Prior to 1994, when non-whites were excluded from participating in the political system, trade unions provided the most convenient platform for political activism; they did not only fight for better working conditions for their card-carrying members, but were also the steady voice for the countries disenfranchised and marginalised majority. Their existence was so critical such that when African National Congress (ANC) stalwarts, who had just returned from exile and were out of kilter with the political realities of the land they had taken for granted, had to incorporate them for their wealth of knowledge about what was happening at the grassroots level.

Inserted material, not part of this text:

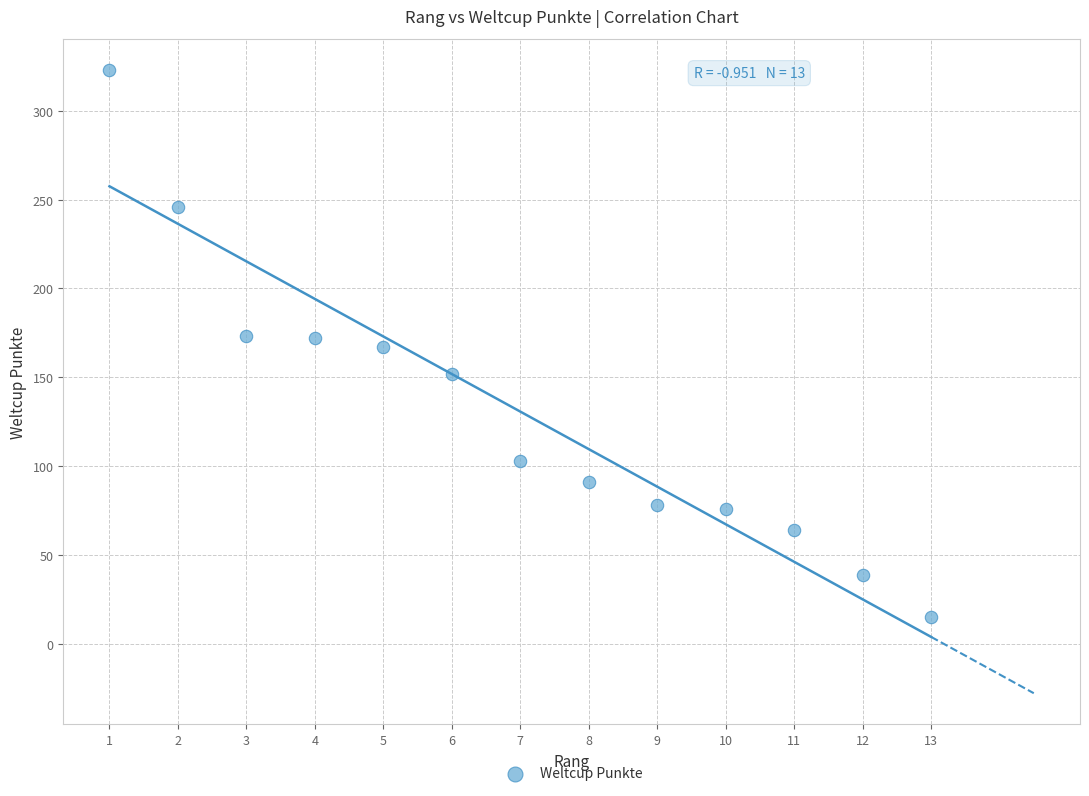

What is the range of X values (max minus min)?

12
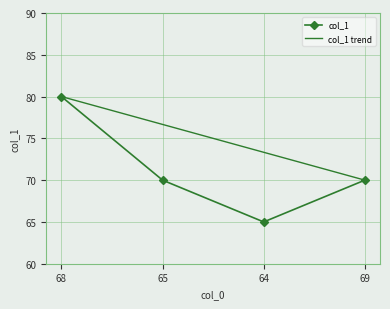

What is the greatest value displayed?

80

In actual fact, the tripartite alliance was a union of convenience whose sole aim was to give the ANC a broader reach as it looked at entrenching itself amongst the electorate. Then, it was easy to assemble a group of segments which different political perspectives: they shared one enemy – the sentimentalism of toppling the apartheid system at the ballot booth.
Fast forward to 2015, apartheid is gone, but they differences which were temporarily buried by the euphoria of the tempestuous political transition have surfaced with a vengeance.
Trade unions are caught between acting as appendages of the political establishment and attending to the bread and butter issues of their card-carrying members. And, as the cliché goes “you can’t serve two masters at one time”. The highly publicised divisions within the structures of the biggest trade mirror that development.